> **Extrahierter Text**

■ ■ ■

Bis zu 15 junge Menschen aus aller Welt finden im Rahmen des Projekts jährlich in Fulda nicht nur ein Zuhause, sondern auch berufliche Orientierung, Ausbildungsperspektiven und eine echte Chance auf gesellschaftliche Teilhabe. WeltRaum Frauenberg ist dabei weit mehr als ein kurzfristiges Integrationsprogramm: Es verfolgt eine langfristige Strategie zur Fachkräftesicherung in der Region – mit dem klaren Ziel, internationale Nachwuchskräfte dauerhaft in die Bürgerschaft Fuldas zu integrieren.
Besonders prägend ist das erste Jahr des Projekts, das auf dem Frauenberg beginnt – einem Ort, der nicht nur geografisch einen weiten Blick über Fulda ermöglicht, sondern auch symbolisch für Orientierung und Aufbruch steht. Während der Orientierungsphase bietet der Frauenberg internationalen Freiwilligen einen geschützten Raum, um anzukommen, Gemeinschaft zu erleben und Perspektiven zu entwickeln. Das Projekt ist in fünf Phasen gegliedert: vom Ankommen in Fulda über das Leben und Miteinander auf dem Frauenberg, bis hin zur beruflichen Orientierung und dem Start in den individuellen Karriereweg. Der Übergang in eine Ausbildung wird dabei gezielt vorbereitet und eng begleitet.

■ ■ ■

> **Aufgabenstellung**
[a] Überarbeiten Sie den Text über das Projekt WeltRaum Frauenberg: Geben Sie ihn von „Bis zu 15 junge“ bis einschließlich „Fuldas zu integrieren.“ wieder und ersetzen Sie dabei „Integrationsprogramm“ durch „Förderprogramm“.
[b] Führen Sie den Text über das Projekt WeltRaum Frauenberg im Anschluss an seinen letzten Satz weiter.

> **Datenauszug**
■ ■ ■

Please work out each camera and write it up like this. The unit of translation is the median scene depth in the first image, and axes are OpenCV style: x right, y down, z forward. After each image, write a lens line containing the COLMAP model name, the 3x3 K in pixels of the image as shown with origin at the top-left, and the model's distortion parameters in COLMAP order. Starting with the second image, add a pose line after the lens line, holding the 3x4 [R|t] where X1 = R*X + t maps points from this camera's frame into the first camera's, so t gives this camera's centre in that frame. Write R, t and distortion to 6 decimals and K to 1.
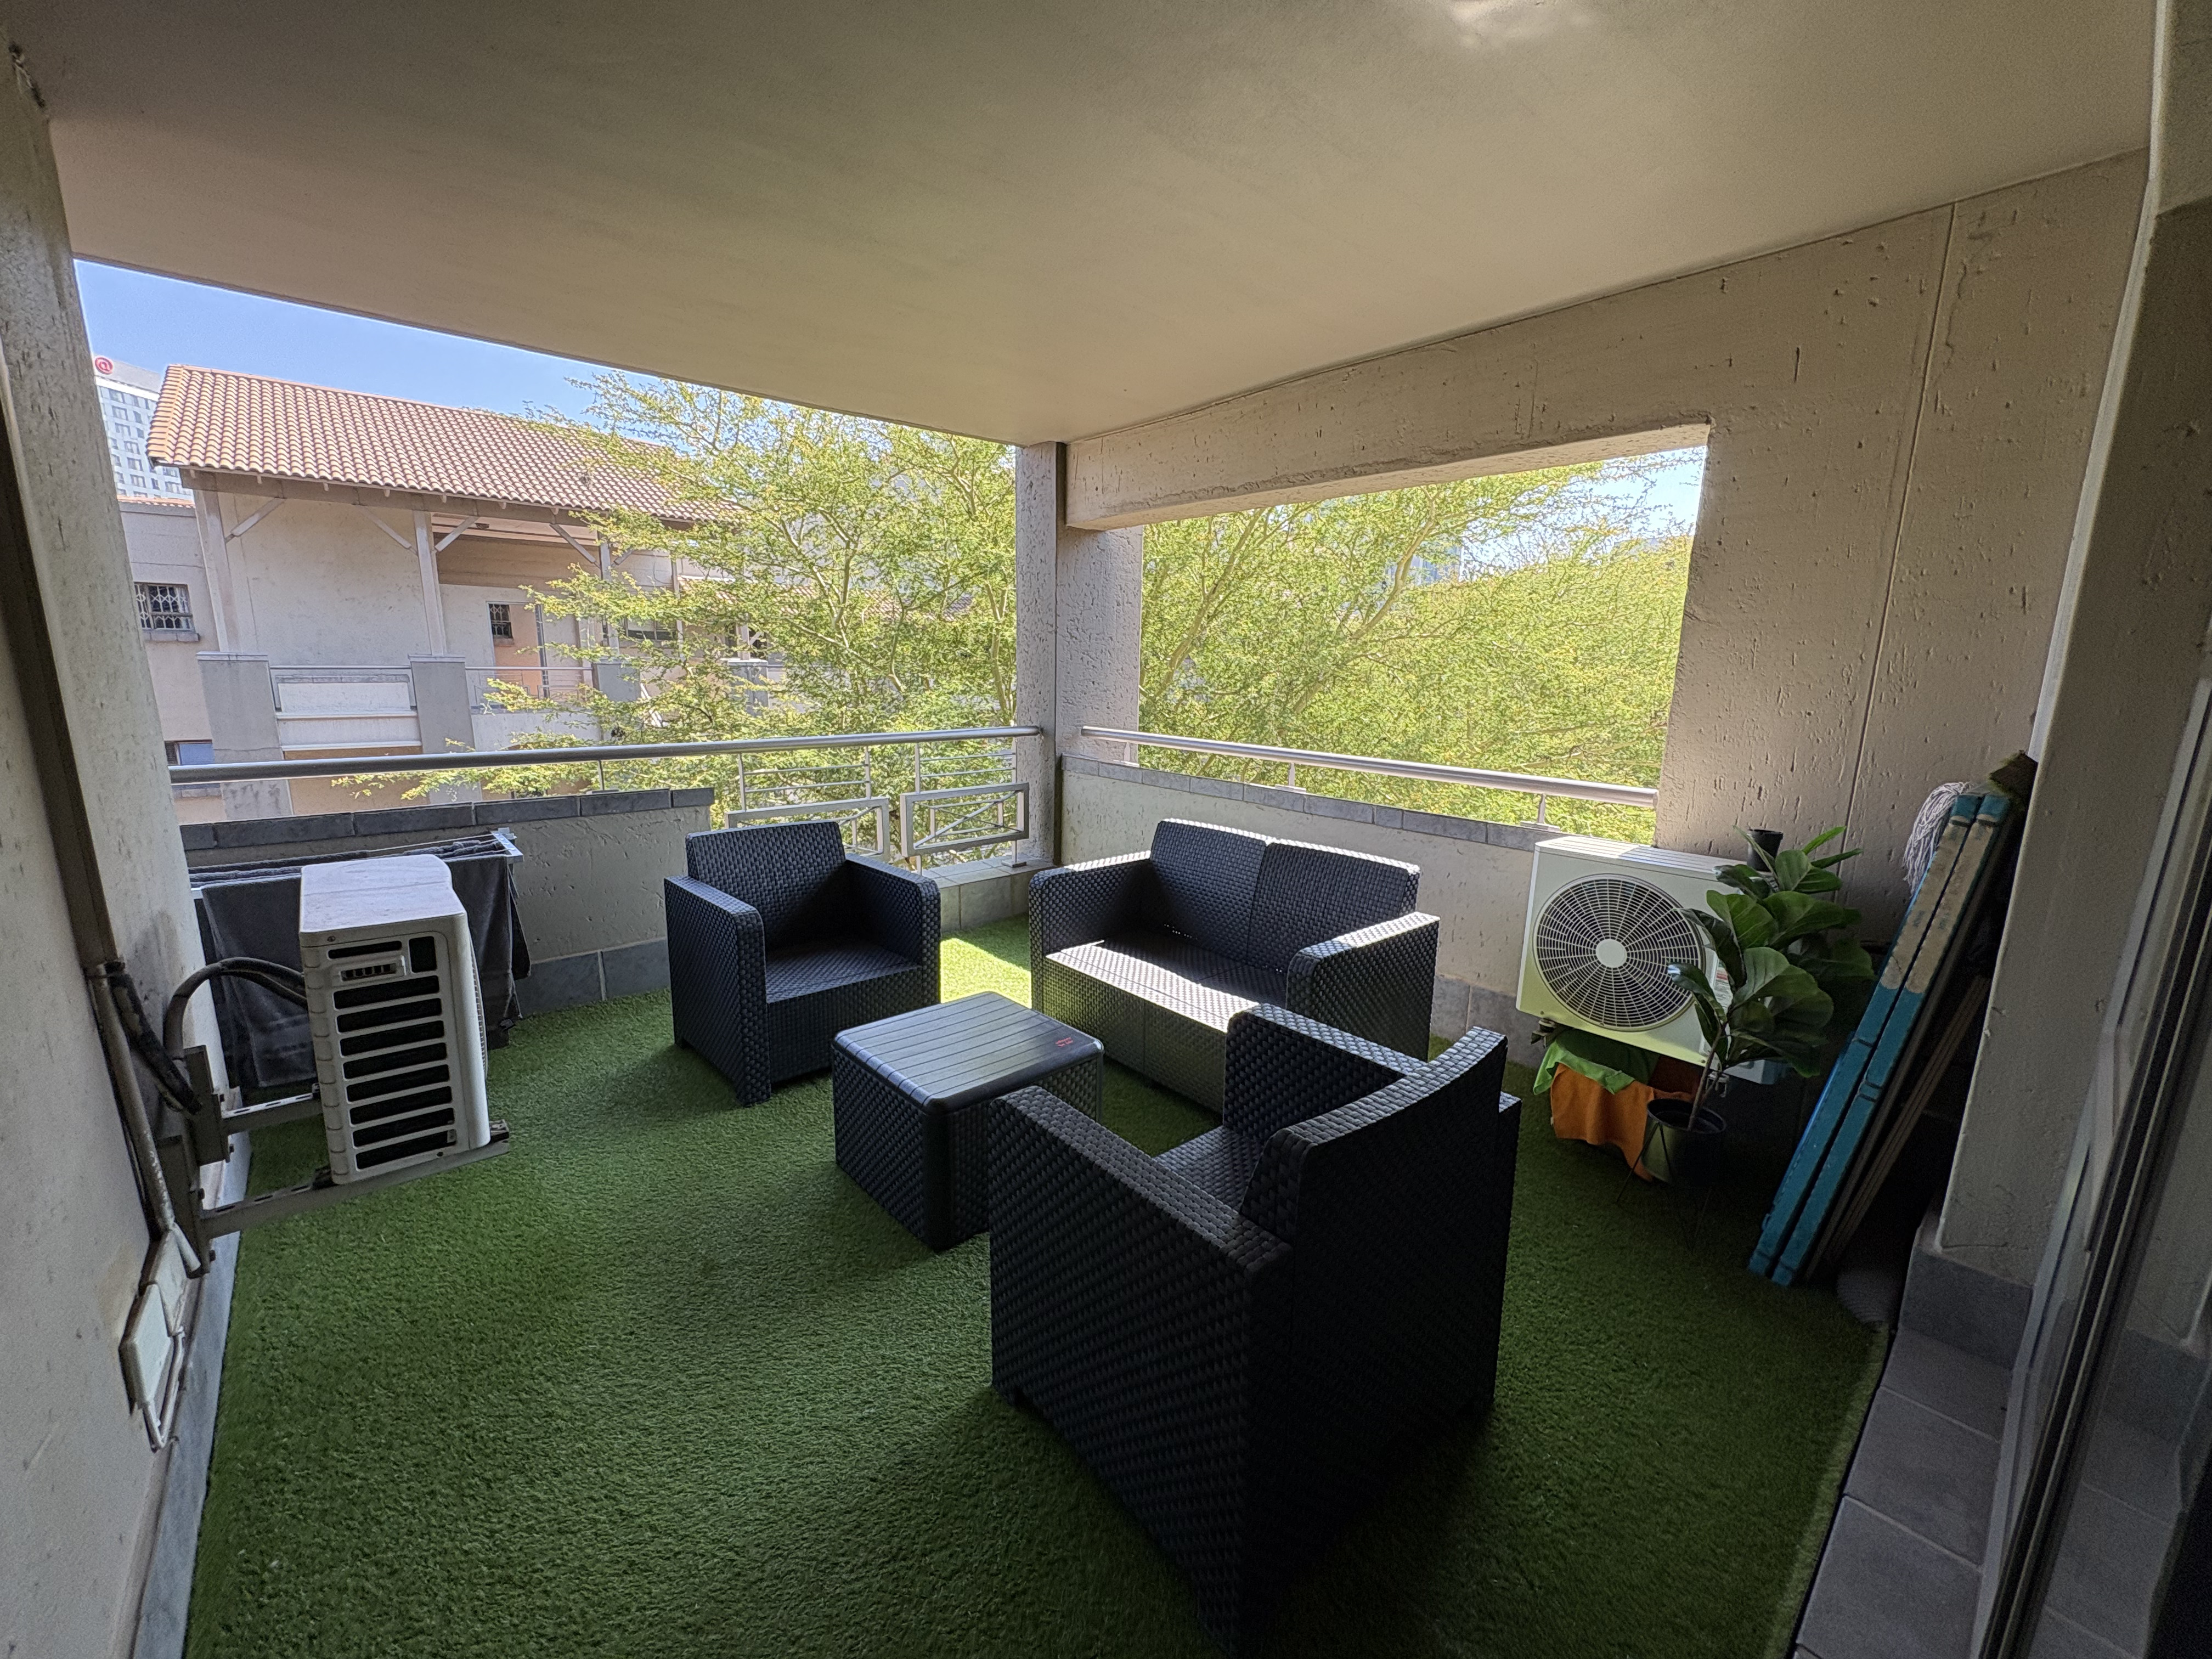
lens RADIAL K [[880.8, 0, 1103.0], [0, 880.8, 831.5], [0, 0, 1]] dist [0.000207, 0.000086]
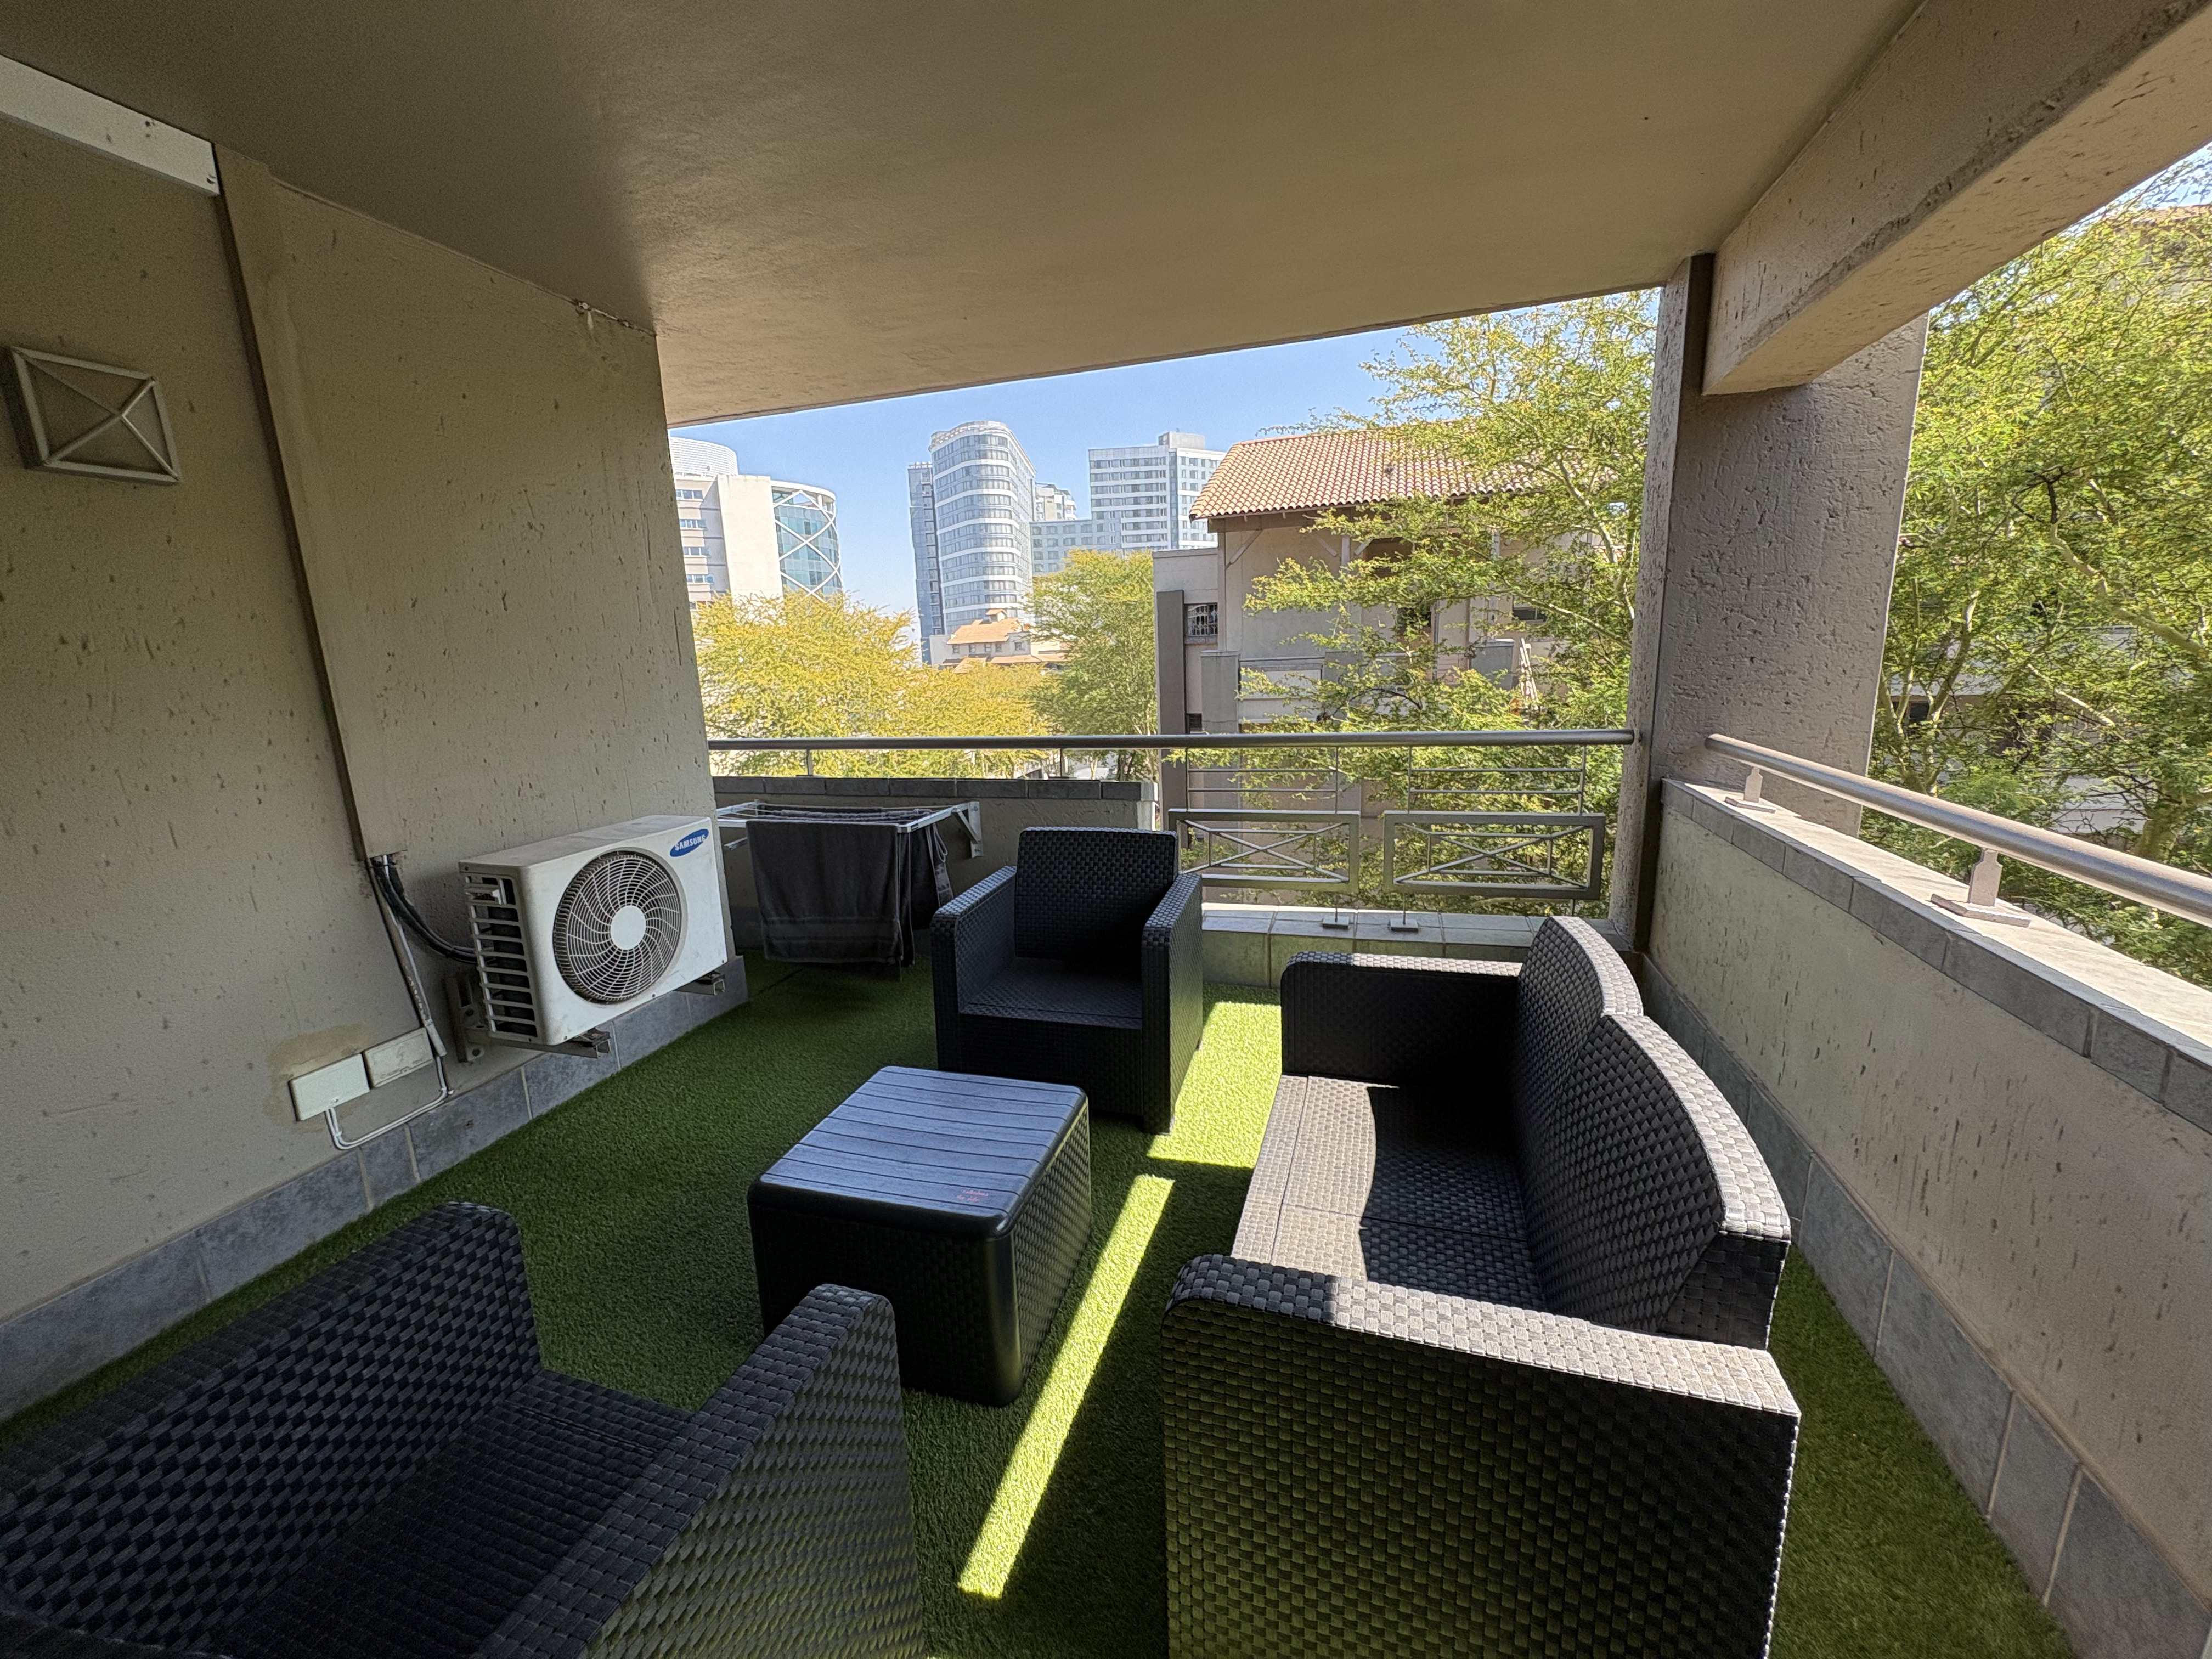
lens RADIAL K [[880.8, 0, 1104.5], [0, 880.8, 833.2], [0, 0, 1]] dist [0.000207, 0.000086]
pose [[0.524801, 0.137952, -0.839972, 0.291608], [-0.118045, 0.989040, 0.088681, -0.062088], [0.843000, 0.052615, 0.535334, 0.368614]]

■ ■ ■

> **Lösungen**
[a]
Bis zu 15 junge Menschen aus aller Welt finden im Rahmen des Projekts jährlich in Fulda nicht nur ein Zuhause, sondern auch berufliche Orientierung, Ausbildungsperspektiven und eine echte Chance auf gesellschaftliche Teilhabe. WeltRaum Frauenberg ist dabei weit mehr als ein kurzfristiges Förderprogramm: Es verfolgt eine langfristige Strategie zur Fachkräftesicherung in der Region – mit dem klaren Ziel, internationale Nachwuchskräfte dauerhaft in die Bürgerschaft Fuldas zu integrieren.

[b]
Die bisherigen Erfahrungen belegen den Erfolg des Ansatzes: Bereits 14 junge Menschen aus Ländern wie Indien, Uganda, Mexiko, Brasilien, Algerien und Argentinien haben durch das Programm ihren Weg in eine Ausbildung in Fulda gefunden – ein starkes Signal für die Wirksamkeit gezielter Integrations- und Qualifizierungsmaßnahmen.
Doch WeltRaum Frauenberg ist mehr als ein Wohnangebot. Sprachförderung, kulturelle Begegnungen, soziale Begleitung und die enge Einbindung in das Netzwerk von antonius bilden das Fundament für nachhaltige Integration. Die Teilnehmenden werden beim Spracherwerb, bei der beruflichen Orientierung und der Suche nach einem Ausbildungsplatz individuell begleitet. Der Fokus liegt dabei auf der Entwicklung interkultureller Kompetenzen und einer engen Vernetzung mit regionalen Partnern und Betrieben.